──────── Data to use ────────

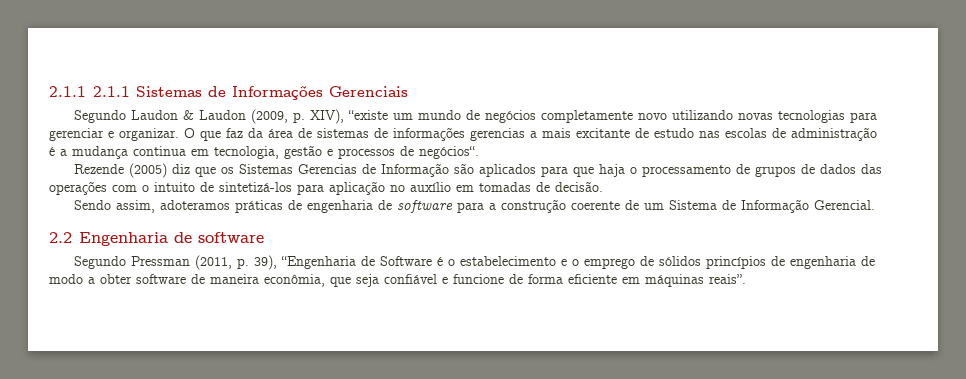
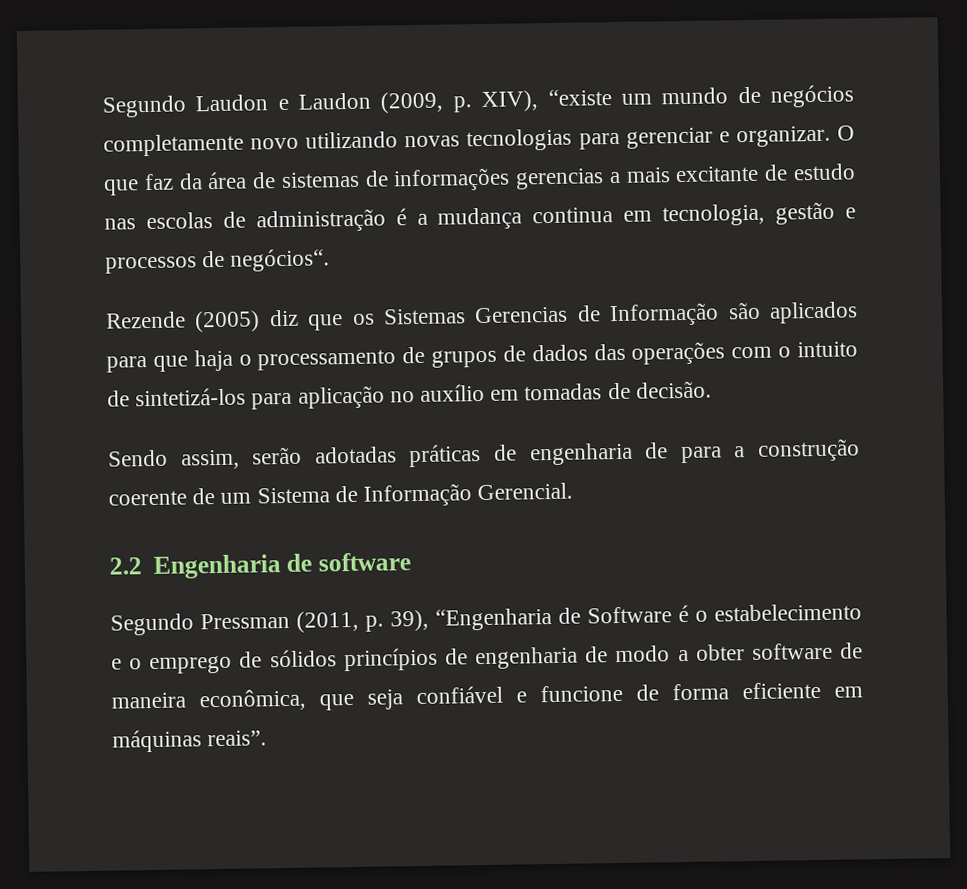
[49,85,408,100] 2.1.1 2.1.1 Sistemas de Informações Gerenciais // -> (102, 106) none
[183,110,195,120] & -> [277,98,289,111] e
[160,200,231,210] adoteramos -> [252,446,397,465] serão adotadas
[397,200,454,213] software -> (669, 450) none
[264,274,325,287] econômia, -> [199,688,306,712] econômica,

────────

- Written task:
Copy out all of the listing word for word, but skip the images.

- Expected answer:
[49,85,408,100] 2.1.1 2.1.1 Sistemas de Informações Gerenciais // -> (102, 106) none
[183,110,195,120] & -> [277,98,289,111] e
[160,200,231,210] adoteramos -> [252,446,397,465] serão adotadas
[397,200,454,213] software -> (669, 450) none
[264,274,325,287] econômia, -> [199,688,306,712] econômica,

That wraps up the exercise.